■ Texte fourni
____________________
Le Sommet de Lisbonne nous a permis d'ouvrir le XXIème siècle en nous dotant d'une feuille de route : l'heure, en effet, est au volontarisme. On se souvient du "miracle allemand", par lequel on a caractérisé l'extraordinaire effort de croissance qui permet aujourd'hui à l'économie allemande d'occuper la place qu'on lui connaît : or il n'y aura pas de miracle européen. C'est pourquoi la compétitivité mondiale de l'Europe doit être organisée sur la base d'une volonté sans faille de tous les acteurs.
La feuille de route issue du Sommet de Lisbonne nous en donne les grands axes :
- Le refus de la désindustrialisation de l'Europe. L'idée d'une économie monde, où la division sociale du travail se traduirait par un partage net des compétences entre une économie européenne de services et de nouveaux géants industriels, notamment l'Inde et la Chine, n'est pas une option.
- La priorité donnée à la qualité de notre production, à l'innovation, à la recherche et au développement technologique ; autrement dit, les ingrédients nécessaires pour faire émerger une véritable économie de la connaissance.
- La recherche d'une croissance génératrice d'emplois. C'est cette recherche qui inspire la dynamique des réformes de structures que nos deux pays mènent en parallèle pour optimiser nos systèmes de protection sociale. Cela ne peut se faire que s'y nous nous donnons les moyens, simultanément, de rendre nos marchés financiers suffisamment attractifs pour y diriger, par ailleurs, l'épargne des ménages.
Cette feuille de route trace ainsi les contours d'un modèle de croissance européen que nous avons choisi en commun. À nous tous de faire en sorte que ses dispositions ne restent pas incantatoires : c'est là un défi essentiel pour l'Europe, et en particulier pour la coopération franco-allemande. C'est là aussi le sens de notre rencontre d'aujourd'hui. Je voudrais évoquer avec vous la contribution que la France et l'Allemagne apportent à la mise en place de cette feuille de route européenne, avant de souligner l'apport spécifique de notre coopération bilatérale qui se veut exemplaire, donc avant tout ouverte à d'autres partenaires.
____________________
■ Données à examiner
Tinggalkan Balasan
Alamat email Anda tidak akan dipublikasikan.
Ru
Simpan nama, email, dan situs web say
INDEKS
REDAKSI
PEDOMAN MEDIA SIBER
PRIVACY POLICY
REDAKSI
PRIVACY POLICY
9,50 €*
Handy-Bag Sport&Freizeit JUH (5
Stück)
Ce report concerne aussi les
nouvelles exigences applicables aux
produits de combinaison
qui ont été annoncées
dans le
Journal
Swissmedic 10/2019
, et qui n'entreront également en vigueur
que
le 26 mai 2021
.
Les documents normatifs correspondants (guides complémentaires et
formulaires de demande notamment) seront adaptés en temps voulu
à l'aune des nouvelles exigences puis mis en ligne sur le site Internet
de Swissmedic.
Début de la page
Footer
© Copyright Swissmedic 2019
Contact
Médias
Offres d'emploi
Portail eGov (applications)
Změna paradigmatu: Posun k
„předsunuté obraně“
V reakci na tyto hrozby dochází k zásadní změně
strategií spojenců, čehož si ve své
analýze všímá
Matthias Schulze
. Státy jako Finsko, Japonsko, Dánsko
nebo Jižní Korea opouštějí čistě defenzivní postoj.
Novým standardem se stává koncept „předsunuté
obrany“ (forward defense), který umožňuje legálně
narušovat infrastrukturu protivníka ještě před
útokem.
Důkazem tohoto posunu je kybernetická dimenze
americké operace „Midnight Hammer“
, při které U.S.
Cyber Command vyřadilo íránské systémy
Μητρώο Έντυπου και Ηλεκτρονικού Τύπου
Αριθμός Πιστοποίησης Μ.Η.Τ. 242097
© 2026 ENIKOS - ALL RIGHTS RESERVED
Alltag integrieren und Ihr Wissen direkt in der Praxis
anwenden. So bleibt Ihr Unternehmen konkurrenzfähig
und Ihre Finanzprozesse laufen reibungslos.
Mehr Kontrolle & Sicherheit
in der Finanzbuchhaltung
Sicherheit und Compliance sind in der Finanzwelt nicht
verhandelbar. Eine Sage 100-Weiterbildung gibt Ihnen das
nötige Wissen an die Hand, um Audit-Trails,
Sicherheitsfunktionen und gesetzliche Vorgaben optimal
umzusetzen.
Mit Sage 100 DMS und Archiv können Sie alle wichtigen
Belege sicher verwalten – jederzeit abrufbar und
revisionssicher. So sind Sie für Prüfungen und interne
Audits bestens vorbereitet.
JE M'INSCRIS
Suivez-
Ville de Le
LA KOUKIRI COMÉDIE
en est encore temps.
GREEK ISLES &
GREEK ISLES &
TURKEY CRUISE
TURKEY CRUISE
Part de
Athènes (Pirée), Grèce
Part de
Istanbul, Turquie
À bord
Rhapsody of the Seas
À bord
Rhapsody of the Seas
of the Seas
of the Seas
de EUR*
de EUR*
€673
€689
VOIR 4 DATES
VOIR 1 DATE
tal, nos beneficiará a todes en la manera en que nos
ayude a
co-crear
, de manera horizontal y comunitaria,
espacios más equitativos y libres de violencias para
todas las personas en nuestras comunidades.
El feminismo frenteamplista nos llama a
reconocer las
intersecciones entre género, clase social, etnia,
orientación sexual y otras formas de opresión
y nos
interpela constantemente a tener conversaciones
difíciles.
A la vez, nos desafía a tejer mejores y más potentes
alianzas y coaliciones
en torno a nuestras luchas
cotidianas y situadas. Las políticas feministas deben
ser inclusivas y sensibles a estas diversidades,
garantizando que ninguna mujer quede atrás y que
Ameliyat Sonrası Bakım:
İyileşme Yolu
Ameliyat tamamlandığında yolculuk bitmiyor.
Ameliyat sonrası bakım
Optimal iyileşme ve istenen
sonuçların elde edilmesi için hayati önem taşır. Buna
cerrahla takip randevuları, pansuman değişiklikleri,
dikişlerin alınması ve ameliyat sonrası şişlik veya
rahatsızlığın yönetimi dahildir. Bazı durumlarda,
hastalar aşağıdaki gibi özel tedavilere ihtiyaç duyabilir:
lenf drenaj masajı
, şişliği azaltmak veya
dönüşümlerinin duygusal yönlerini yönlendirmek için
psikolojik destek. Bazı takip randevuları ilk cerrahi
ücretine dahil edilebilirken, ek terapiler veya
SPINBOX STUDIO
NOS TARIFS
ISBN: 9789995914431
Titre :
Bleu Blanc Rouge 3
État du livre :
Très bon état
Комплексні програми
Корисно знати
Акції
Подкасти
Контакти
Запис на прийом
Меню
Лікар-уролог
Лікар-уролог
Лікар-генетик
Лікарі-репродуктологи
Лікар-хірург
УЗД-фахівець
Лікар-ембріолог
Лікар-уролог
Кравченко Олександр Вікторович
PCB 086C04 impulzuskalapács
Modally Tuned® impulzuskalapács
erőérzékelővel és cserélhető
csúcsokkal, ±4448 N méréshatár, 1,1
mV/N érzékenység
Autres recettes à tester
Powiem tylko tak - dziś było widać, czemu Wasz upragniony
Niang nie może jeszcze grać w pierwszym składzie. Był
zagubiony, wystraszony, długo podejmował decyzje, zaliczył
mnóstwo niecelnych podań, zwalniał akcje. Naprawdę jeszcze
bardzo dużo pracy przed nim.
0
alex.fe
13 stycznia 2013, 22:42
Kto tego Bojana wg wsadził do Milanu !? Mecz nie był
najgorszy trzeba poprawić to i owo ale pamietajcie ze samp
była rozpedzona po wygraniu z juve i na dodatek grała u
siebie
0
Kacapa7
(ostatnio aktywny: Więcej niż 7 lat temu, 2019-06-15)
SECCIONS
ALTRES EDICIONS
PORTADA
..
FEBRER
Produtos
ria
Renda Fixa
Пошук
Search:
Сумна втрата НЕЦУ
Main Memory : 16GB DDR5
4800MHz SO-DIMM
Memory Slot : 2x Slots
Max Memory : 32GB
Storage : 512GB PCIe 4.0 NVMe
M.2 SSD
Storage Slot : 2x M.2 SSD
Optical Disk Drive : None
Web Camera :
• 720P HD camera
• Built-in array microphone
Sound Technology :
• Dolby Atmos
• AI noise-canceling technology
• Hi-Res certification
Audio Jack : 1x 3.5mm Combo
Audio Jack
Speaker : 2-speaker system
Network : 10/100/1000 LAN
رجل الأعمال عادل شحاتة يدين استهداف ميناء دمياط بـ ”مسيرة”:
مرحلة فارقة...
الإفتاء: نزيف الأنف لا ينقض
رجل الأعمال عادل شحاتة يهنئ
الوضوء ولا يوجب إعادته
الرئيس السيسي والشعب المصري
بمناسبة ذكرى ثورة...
____________________
■ Exercices proposés
**A)** Extrayez du texte sur la feuille de route de Lisbonne tout ce qui va de « Cette feuille de route trace » jusqu'à « à d'autres partenaires. », s'il vous plaît.
**B)** Prolongez le texte sur la feuille de route de Lisbonne à partir de l'endroit où il s'arrête.
Les lignes proviennent d'une autre source que le texte.

■ Exercices corrigés
**A)**
Cette feuille de route trace ainsi les contours d'un modèle de croissance européen que nous avons choisi en commun. À nous tous de faire en sorte que ses dispositions ne restent pas incantatoires : c'est là un défi essentiel pour l'Europe, et en particulier pour la coopération franco-allemande. C'est là aussi le sens de notre rencontre d'aujourd'hui. Je voudrais évoquer avec vous la contribution que la France et l'Allemagne apportent à la mise en place de cette feuille de route européenne, avant de souligner l'apport spécifique de notre coopération bilatérale qui se veut exemplaire, donc avant tout ouverte à d'autres partenaires.

**B)**
La contribution franco-allemande à la réalisation des objectifs de Lisbonne
Avec la création de l'euro, la France et l'Allemagne ont su montrer véritablement qu'elles étaient en mesure de donner une réponse de dimension européenne à la mondialisation.
Cette première réponse à la mondialisation, dans laquelle nos deux pays se sont considérablement investis, n'est cependant que la première pierre, ne l'oublions pas, d'un projet inachevé : la mise en place d'une politique européenne de croissance. La France et l'Allemagne ont joué un rôle essentiel dans cette direction, en se faisant le fer de lance, l'année dernière, d'une initiative en faveur de grands travaux d'infrastructure financés en partie par la Banque européenne d'investissement. Cette initiative de croissance, maintenant avalisée par le Conseil européen, doit cependant être relayée au travers de deux autres orientations fixées au Sommet de Lisbonne, et qui doivent désormais obtenir toute notre attention : l'approfondissement du marché intérieur, et la mise en place d'une politique forte en recherche et développement.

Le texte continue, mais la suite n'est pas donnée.